Sounds great. I think what @guillemcordoba and I are both seeking is a robust API contract for DNA-level application authors (ie. people editing *.yaml files, not people editing *.rs files). Something that is compile-time enforceable and surfaces internal bindings between zomes in the same DNA; in a way that is tightly bound by the rules zome developers wish to impose on DNA developers.

The rest of what you're saying above (known location, iteration/reduction, encapsulation, permissions, introspection) sounds like implementation details, which are fine by me so long as I get the above.


Perhaps one thing to tease apart-

support the ability to iterate over all zomes and reduce many results to a single unified result

If what you're implying here is a binding that is 1:1 between the "core callback" name and the DNA, I don't think that is necessary. (@guillemcordoba? You?) From my perspective, "core callbacks" need only be unique to the zome; and related zomes being configured by the DNA author should have some configuration properties for targeting the other zome they're related to.
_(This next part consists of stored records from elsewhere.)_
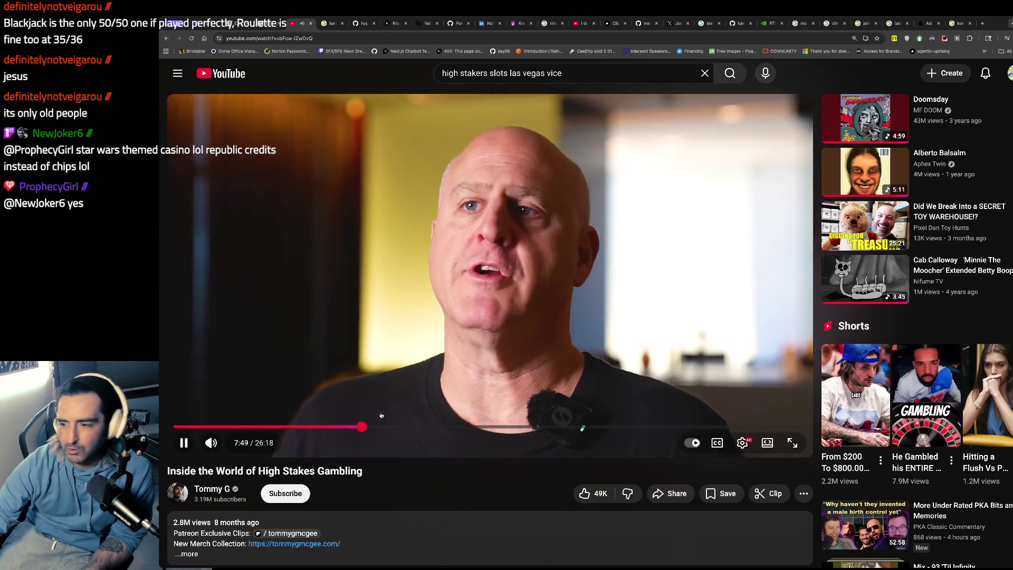
# Jump the video to the 11:22–11:36 slot scene and leave it paused at 11:27 on the Dragon Link jackpot
pyautogui.click(485, 335)
pyautogui.click(523, 315)
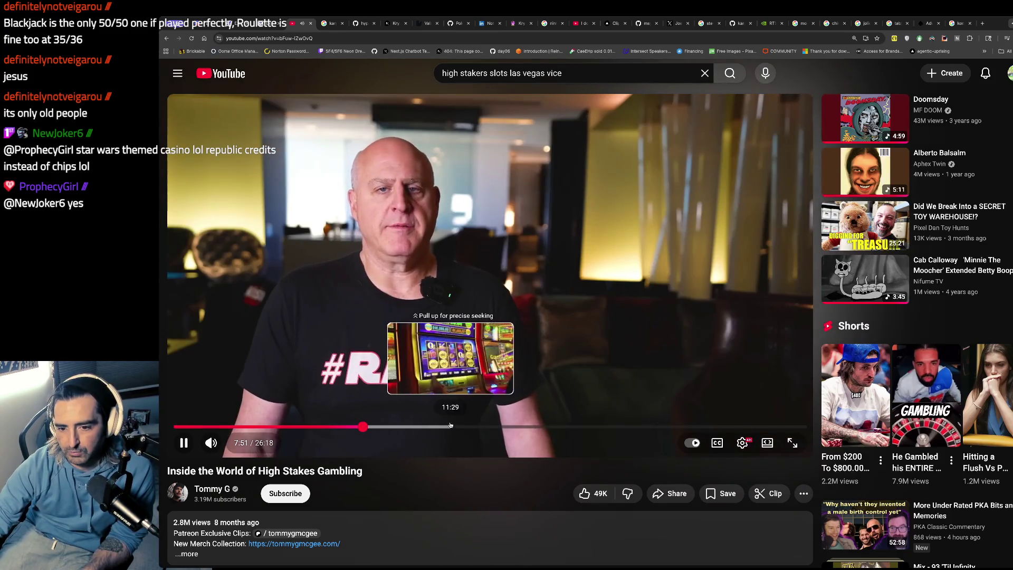
pyautogui.click(448, 426)
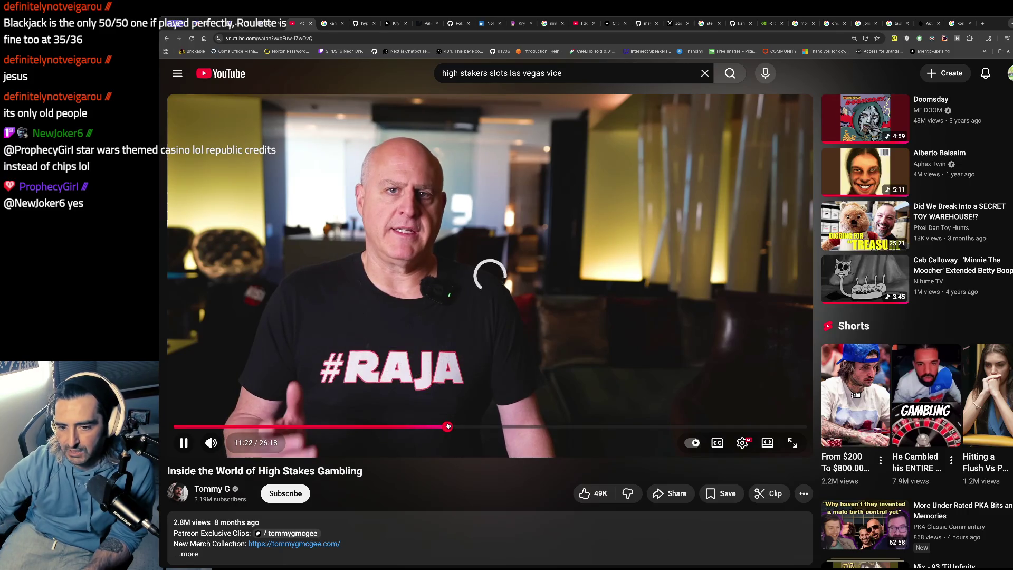
pyautogui.click(452, 426)
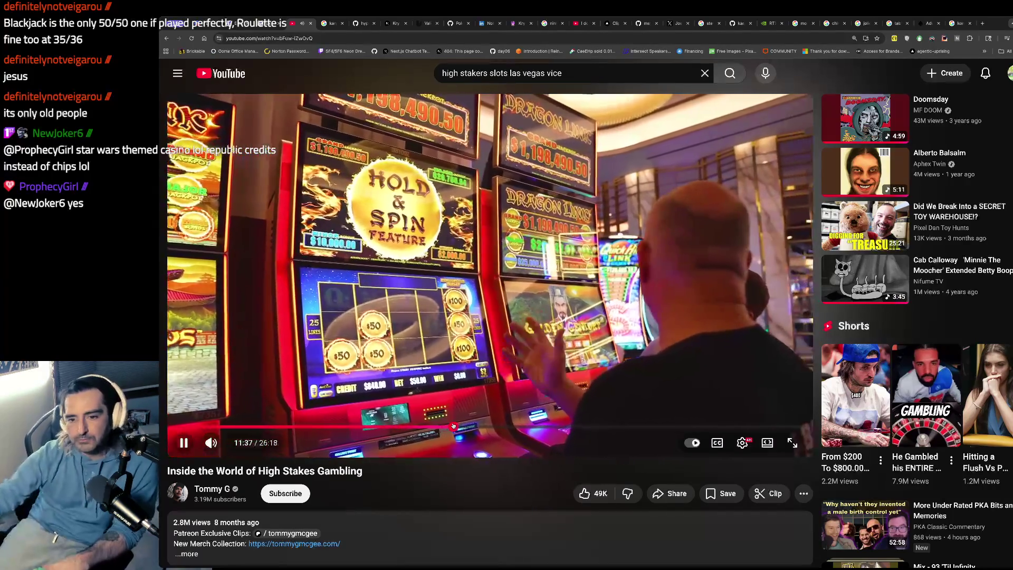
pyautogui.click(451, 292)
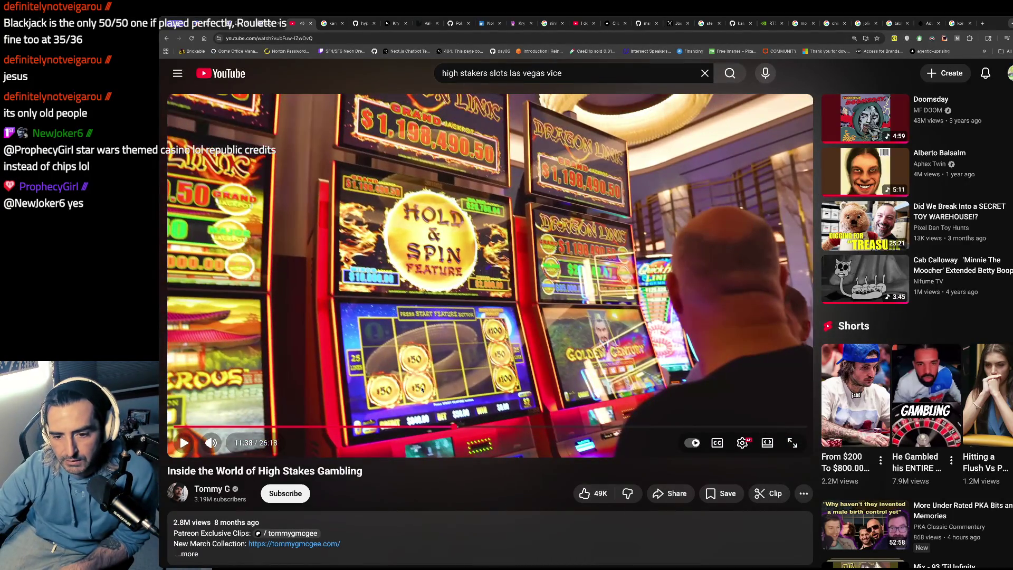
pyautogui.click(421, 389)
pyautogui.click(421, 389)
The deeper inconsistency is between the use of zome labels in *.yaml files and numeric zome indexes inside the DNA runtime. If we provided a utility method hdk::get_zome_index(zome_label: String) -> u8 that simply parsed a metadata struct that gets statically filled by hc dna pack, that could be an asset in doing other kinds of cross-zome data access and lookup.

To ground this a bit— in this case, one could configure the EconomicEvent zome with properties.economic_resource_zome = "name_of_resource_zome". I can also see a case for standardising this configuration data outside of zome properties, and wrapping up the hdk::get_zome_index() resolution so that the hApp developer can more naturally address zomes by their name.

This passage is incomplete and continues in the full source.